_Text segment:_
= = = = =
Kenneth Kamyuka

Personal information
- Born: 5 December 1981 (age 44) Jinja, Uganda
- Batting: Right handed
- Bowling: Right arm fast medium

International information
- National sides: Uganda; Canada;
- ODI debut (cap 85): 27–28 August 2013 Canada v Netherlands
- Last ODI: 29 August 2013 Canada v Netherlands

Career statistics
| Competition | ODI | FC | LA |
| Matches | 2 | 4 | 22 |
| Runs scored | 2 | 84 | 586 |
| Batting average | 2.00 | 14.00 | 39.06 |
| 100s/50s | 0/0 | 0/0 | 1/4 |
| Top score | 2 | 40 | 126* |
| Balls bowled | 47 | 762 | 1,058 |
| Wickets | 4 | 21 | 30 |
| Bowling average | 11.75 | 17.52 | 26.86 |
| 5 wickets in innings | 0 | 1 | 0 |
| 10 wickets in match | 0 | 0 | 0 |
| Best bowling | 4/38 | 5/83 | 4/38 |
| Catches/stumpings | 0/– | 0/– | 6/– |
- Source: Cricinfo, 19 January 2022

= Kenneth Kamyuka =

Ugandan-born Canadian cricketer (born 1981)

Kenneth Kamyuka (born December 5, 1981) is a Ugandan and Canadian cricketer. He is an all-rounder who bats right-handed and bowls right-arm fast-medium.

Kamyuka was born in Uganda and starred for their national team in the 2001 ICC Trophy. A clean hitter of the ball, he scored an unbeaten 100 batting at No 10 against Malaysia.

He later moved to Canada and after waiting four years to qualify to play for his adopted country, Kamyuka made his One Day International (ODI) debut in 2013, against the Netherlands. He took a wicket with his first ball in ODI cricket.
= = = = =
Source data:
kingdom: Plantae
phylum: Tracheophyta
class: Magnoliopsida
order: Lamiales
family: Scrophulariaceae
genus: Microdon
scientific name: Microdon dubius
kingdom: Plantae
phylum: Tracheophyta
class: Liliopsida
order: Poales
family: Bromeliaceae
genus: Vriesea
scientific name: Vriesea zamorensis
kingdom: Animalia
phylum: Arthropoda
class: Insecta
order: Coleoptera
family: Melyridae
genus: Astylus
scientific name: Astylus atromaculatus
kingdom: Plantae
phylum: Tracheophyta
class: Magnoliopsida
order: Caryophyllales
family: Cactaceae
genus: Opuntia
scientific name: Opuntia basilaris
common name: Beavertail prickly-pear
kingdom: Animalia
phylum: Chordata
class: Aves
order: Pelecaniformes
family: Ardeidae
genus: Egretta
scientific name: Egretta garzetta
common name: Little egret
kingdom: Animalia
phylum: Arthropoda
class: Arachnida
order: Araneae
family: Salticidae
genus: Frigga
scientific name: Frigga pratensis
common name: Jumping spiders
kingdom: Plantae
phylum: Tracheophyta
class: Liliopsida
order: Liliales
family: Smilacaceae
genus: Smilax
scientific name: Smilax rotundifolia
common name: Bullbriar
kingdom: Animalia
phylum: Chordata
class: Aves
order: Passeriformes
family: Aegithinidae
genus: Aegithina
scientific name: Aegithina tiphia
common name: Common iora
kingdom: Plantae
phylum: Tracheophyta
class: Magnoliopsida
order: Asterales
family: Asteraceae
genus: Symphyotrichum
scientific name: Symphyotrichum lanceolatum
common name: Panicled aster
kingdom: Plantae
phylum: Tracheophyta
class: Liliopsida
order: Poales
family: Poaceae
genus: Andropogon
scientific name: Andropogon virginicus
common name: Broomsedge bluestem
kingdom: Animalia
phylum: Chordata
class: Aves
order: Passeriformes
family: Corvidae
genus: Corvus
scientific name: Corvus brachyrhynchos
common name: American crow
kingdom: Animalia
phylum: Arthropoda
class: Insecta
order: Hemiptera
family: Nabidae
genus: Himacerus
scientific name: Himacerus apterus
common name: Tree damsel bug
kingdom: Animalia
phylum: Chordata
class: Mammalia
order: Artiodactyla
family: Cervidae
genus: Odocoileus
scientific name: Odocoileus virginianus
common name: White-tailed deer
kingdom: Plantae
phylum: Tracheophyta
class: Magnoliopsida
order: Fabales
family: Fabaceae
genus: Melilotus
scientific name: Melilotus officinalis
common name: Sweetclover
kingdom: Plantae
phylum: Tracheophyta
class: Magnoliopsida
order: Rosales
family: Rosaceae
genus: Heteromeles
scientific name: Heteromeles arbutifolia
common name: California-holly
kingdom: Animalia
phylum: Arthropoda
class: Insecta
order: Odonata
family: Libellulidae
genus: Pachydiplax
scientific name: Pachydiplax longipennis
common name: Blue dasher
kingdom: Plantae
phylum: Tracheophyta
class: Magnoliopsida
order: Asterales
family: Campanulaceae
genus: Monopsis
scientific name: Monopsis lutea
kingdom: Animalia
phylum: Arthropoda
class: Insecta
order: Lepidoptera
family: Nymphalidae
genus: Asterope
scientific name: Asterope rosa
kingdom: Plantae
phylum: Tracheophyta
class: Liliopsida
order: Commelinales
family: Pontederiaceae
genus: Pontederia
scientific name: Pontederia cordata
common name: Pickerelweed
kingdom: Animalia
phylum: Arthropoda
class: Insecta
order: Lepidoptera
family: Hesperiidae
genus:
= = = = =
_Instructions:_
(1) According to the Kamyuka profile, why did Kamyuka not make his ODI debut for Canada until some years after moving there?
(2) Print the Kamyuka profile from "Ugandan-born Canadian cricketer" up to and including "bowls right-arm fast-medium.".
This material comes from a different source than the text.

_Your responses:_
(1) He had to wait four years to qualify to play for Canada, his adopted country. After that wait, he made his ODI debut in 2013 against the Netherlands.

(2)
Ugandan-born Canadian cricketer (born 1981)

Kenneth Kamyuka (born December 5, 1981) is a Ugandan and Canadian cricketer. He is an all-rounder who bats right-handed and bowls right-arm fast-medium.